Sophos Endpoint Protection - Uninstall without Tamper Protection Password

To uninstall Sophos Endpoint Protection, or install a new copy if you are not able to disable the tamper protection, follow the directions below

1. If BitLocker is enabled, suspend it. You will need to boot into safe mode and BitLocker will trigger if it’s not suspended

2. Create a .reg file with the info below, and save it to the desktop

[HKEY_LOCAL_MACHINE\SOFTWARE\WOW6432Node\Sophos\SavService\TamperProtection]
"Enabled"=dword:00000000
            
[HKEY_LOCAL_MACHINE\SYSTEM\CurrentControlSet\Services\Sophos Endpoint Defense\TamperProtection\Config]
"SAVEnabled"=dword:00000000
"SEDEnabled"=dword:00000000
            
[HKEY_LOCAL_MACHINE\SYSTEM\CurrentControlSet\Services\Sophos MCS Agent]
"Start"=dword:00000004

3. Restart the computer in Safe Mode

Start>Settings>Update & Security>Recovery>Restart Now (Under the Advanced Startup Section).
Then when the blue screen pops up, click on Troubleshoot>Advanced Options>Startup Settings> Restart
Press number 5 for Safe Mode with Networking

4. Right click on the .reg file you created and click merge.

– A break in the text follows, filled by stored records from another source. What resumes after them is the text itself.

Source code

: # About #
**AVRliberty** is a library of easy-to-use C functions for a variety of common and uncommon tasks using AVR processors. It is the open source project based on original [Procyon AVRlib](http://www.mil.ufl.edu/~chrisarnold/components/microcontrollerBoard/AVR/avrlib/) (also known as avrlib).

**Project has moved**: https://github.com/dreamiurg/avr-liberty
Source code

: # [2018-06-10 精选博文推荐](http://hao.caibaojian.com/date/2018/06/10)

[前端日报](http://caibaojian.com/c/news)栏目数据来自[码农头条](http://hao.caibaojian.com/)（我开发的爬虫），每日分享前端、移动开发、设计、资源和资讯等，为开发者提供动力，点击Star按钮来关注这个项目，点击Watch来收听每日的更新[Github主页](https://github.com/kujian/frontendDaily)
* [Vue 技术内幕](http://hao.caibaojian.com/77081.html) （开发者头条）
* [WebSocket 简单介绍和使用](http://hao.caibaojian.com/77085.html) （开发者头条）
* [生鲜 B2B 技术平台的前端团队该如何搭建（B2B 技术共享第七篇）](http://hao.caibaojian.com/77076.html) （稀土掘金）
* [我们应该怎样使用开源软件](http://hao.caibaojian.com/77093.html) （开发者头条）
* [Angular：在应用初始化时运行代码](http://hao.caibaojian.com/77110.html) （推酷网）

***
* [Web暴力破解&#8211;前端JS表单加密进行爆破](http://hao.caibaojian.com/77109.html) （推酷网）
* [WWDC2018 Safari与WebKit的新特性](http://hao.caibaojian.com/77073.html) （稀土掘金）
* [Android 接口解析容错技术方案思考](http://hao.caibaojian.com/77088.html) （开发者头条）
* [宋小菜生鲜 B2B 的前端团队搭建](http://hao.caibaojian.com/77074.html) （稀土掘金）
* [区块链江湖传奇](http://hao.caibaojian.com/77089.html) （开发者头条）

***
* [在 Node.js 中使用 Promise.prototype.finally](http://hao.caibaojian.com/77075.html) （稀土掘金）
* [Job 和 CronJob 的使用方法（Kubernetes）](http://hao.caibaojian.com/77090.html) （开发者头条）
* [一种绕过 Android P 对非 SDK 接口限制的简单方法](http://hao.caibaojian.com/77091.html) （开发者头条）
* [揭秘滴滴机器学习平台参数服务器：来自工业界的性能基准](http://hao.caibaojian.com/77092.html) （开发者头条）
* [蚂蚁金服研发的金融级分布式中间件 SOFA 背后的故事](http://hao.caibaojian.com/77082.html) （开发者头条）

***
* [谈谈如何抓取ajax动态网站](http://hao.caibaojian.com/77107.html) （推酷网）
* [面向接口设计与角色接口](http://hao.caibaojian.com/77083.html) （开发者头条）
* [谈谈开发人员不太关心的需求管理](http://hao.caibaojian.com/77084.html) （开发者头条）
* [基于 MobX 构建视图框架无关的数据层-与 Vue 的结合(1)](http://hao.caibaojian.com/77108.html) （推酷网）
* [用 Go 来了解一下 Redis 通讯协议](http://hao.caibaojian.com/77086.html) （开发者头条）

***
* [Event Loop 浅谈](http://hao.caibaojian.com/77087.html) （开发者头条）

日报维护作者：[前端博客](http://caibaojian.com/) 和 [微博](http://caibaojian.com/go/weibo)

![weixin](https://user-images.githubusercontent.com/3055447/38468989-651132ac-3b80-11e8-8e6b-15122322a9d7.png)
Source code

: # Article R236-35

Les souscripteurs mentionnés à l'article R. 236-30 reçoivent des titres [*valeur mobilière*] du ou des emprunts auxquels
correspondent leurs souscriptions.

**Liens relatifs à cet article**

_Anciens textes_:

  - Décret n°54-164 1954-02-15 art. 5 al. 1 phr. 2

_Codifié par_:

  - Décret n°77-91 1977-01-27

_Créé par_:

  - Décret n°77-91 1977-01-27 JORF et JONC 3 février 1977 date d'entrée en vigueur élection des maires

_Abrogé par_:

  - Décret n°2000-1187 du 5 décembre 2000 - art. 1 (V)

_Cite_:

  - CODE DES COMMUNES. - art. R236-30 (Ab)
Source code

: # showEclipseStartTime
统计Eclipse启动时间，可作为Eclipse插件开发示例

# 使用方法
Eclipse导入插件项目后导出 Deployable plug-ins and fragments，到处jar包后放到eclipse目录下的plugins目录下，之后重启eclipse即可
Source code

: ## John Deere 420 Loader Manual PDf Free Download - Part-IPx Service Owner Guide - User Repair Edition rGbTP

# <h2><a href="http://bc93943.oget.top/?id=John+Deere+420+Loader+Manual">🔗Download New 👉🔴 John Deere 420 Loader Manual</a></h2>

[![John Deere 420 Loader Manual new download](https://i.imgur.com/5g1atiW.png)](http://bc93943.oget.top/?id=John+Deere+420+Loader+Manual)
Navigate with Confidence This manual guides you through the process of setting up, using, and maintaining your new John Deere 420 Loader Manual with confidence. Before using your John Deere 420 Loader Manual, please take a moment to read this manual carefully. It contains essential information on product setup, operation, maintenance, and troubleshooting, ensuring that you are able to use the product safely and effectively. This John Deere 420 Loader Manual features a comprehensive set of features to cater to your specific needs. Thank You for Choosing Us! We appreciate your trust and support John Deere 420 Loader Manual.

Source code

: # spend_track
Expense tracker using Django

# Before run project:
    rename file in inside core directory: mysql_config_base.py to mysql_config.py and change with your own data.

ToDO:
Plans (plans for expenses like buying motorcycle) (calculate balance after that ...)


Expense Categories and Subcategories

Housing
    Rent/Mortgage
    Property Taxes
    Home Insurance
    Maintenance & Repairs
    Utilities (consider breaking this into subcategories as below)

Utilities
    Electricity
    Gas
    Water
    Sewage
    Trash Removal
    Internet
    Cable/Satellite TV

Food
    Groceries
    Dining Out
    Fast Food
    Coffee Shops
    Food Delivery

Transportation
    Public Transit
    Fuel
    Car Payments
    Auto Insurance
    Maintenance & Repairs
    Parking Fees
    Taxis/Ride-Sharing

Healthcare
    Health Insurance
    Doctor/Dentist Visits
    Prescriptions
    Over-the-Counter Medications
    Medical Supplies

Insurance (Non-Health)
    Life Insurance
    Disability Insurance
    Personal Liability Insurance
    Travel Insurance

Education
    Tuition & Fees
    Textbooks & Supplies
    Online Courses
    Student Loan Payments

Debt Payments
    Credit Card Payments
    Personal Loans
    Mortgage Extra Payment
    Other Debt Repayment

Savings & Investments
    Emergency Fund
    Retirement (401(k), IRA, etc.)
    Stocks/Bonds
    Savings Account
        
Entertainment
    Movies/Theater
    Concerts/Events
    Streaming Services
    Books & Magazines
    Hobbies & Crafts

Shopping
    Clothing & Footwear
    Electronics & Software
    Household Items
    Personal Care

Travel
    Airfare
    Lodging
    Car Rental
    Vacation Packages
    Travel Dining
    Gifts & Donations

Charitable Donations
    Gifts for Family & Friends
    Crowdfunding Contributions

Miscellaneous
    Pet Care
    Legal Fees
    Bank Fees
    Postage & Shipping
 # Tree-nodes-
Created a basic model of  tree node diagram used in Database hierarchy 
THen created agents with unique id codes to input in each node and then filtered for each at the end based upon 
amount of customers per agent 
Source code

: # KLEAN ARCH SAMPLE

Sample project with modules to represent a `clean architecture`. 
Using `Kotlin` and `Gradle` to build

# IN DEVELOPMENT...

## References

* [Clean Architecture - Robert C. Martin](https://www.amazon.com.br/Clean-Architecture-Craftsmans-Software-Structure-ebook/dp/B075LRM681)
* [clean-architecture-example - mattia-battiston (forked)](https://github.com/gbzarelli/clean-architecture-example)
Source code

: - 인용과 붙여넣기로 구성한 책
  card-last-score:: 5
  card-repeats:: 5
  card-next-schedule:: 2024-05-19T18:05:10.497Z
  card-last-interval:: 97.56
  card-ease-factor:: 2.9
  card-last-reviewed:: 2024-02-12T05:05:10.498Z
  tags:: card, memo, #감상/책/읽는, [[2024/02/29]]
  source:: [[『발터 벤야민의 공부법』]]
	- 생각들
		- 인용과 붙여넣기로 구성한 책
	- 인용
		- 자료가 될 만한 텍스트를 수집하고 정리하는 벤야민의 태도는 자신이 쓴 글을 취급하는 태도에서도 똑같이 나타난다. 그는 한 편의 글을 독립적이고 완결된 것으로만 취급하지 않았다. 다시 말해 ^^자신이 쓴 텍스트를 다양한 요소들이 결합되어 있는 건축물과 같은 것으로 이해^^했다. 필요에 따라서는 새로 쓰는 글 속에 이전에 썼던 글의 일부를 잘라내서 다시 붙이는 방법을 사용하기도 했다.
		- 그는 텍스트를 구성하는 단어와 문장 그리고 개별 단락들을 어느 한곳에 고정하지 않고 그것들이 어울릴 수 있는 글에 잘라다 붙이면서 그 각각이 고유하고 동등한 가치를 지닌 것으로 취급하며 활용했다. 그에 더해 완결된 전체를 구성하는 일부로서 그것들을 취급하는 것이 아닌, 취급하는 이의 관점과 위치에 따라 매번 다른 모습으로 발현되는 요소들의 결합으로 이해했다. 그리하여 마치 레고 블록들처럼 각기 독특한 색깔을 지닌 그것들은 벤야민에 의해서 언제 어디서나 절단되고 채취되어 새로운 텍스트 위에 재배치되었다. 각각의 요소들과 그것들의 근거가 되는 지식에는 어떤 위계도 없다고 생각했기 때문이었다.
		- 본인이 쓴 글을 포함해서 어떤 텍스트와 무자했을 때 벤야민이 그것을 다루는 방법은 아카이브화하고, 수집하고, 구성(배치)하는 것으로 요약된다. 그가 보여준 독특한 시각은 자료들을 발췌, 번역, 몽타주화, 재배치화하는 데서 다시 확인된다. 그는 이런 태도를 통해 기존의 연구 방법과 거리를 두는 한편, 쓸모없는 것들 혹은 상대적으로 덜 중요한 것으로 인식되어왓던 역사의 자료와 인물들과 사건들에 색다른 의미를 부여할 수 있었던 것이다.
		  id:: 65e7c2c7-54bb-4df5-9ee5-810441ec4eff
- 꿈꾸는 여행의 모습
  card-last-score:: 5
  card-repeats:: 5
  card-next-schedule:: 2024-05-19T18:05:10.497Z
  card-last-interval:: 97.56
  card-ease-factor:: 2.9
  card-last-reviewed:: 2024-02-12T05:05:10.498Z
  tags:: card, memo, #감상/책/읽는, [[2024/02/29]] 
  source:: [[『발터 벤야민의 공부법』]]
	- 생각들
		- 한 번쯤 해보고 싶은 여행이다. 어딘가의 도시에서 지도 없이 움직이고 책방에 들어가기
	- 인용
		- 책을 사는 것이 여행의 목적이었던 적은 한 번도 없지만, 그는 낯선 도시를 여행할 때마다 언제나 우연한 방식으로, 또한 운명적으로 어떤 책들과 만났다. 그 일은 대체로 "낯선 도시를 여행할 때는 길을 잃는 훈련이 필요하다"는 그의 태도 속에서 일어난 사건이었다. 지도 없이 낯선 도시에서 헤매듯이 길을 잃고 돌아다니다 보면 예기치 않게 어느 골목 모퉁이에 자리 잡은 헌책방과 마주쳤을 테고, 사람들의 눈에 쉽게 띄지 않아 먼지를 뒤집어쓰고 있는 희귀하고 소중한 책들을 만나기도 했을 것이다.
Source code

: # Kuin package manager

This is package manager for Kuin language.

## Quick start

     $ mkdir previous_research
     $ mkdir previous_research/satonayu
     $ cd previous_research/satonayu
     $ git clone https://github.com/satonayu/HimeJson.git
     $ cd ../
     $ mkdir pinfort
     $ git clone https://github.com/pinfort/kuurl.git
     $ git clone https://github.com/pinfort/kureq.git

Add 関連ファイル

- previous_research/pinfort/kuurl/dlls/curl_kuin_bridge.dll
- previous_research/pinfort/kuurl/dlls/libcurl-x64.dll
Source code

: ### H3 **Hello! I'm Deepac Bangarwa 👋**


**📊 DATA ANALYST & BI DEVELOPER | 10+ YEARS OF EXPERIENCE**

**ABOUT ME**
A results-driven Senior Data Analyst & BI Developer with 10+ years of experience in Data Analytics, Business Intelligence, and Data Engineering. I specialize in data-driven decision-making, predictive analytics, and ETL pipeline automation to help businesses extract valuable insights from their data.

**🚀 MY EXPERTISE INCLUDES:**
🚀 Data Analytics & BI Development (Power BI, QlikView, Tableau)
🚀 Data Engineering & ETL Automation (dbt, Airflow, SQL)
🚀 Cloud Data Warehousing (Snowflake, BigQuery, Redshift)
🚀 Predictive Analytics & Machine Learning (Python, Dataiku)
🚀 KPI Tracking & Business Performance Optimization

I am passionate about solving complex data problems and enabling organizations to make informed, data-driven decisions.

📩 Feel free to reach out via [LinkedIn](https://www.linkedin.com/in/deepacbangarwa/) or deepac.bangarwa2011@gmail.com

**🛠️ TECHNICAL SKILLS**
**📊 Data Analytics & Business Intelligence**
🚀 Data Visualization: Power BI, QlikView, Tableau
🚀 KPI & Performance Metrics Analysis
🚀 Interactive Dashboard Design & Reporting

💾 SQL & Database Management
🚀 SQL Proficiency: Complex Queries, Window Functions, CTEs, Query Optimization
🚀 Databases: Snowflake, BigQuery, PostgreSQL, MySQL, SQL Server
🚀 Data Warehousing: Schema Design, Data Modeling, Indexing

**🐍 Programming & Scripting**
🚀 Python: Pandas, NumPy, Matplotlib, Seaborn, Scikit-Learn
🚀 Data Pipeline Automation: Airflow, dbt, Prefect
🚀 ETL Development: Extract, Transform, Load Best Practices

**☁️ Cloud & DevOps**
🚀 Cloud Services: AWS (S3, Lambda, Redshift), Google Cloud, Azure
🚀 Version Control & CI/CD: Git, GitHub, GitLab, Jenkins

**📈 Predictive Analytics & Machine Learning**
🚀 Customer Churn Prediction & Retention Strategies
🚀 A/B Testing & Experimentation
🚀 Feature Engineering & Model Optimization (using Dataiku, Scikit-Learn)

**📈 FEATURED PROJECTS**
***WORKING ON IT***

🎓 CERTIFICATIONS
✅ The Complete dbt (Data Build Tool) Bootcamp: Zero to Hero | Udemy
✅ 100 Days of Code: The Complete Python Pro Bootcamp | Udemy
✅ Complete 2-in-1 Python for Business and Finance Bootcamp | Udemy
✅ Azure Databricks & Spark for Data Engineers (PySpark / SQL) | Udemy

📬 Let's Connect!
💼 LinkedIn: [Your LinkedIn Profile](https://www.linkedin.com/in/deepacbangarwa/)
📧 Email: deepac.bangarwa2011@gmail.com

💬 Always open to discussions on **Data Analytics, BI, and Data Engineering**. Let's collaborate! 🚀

5. Reboot into Windows normally, and then you are able to uninstall or install over the current Sophos installation.

BitLocker Triggering Every Reboot - One Possible Cause and it's Solution

We had a few machines that were triggering BitLocker every time they rebooted. We tracked the issue down to the fact that SSD were formatted as MBR, and the BIOS mode in System Info was showing as legacy.

(We had 4 brand new machines with the same hardware and the only difference was that the 2 that were working were GPT and UEFI, and the 2 that weren't were MBR and Legacy)

This is how I fixed it:

1. I suspended Bitlocker but did not turn it off (I tried one computer with turning it off and it wasn't good... had to rebuild the machine to get the TPM working with bitlocker)
2. I converted the SSD to GPT (Read my directions here)
3. Made sure I set the BIOS options to UEFI
4. Booted back into windows, and bitlocker wasn't working. When I tried to manually reactivate bitlocker it gave an error saying "The system cannot find the file specified"
5. Rename or Delete the  REAgent.xml file (in C:\Windows\System32\Recovery) to fix the error from Step 4
6. Manually activate BitLocker again and it works. 
7. Reboot a couple of times to test. Everything works! No more triggering of Bitlocker.

Convert MBR System Disk to GPT for Free! - Windows 10 - 1703

We had an issue recently where the solution was to convert the system disk from MBR to GPT. We didn't want to rebuild the computer, and didn't want to pay for some of the commercial tools out there. The fix as it turns out is built into Windows 10 (1703).

To convert the disk, Microsoft has made a little command line tool called mbr2gpt.

To use it is simple:

1. Boot into Windows Recovery
1. Select the Start  button, then choose Settings
2. Select Update & security  > Recovery.
3. Under Advanced startup select Restart now.
4. After your PC restarts to the Choose an option screen, select Troubleshoot > Advanced options> Command Prompt
2. Confirm the disk number you want to work on. If you only have one disk, it should be Disk 0
1. Type "diskpart" to start the DiskPart Tool
2. Type "list disk" to view the disks.
   
   
3. Type "Exit" after you determine which Disk you want to edit. In this case, Disk 1 contains my Windows installation.
3. run "mbr2gpt /convert /disk:X" (Replace X with your disk number)
4. When it completes, your System disk will be converted to GPT. Make sure you make the appropriate BIOS/UEFI changes to allow you to boot to UEFI instead of Legacy.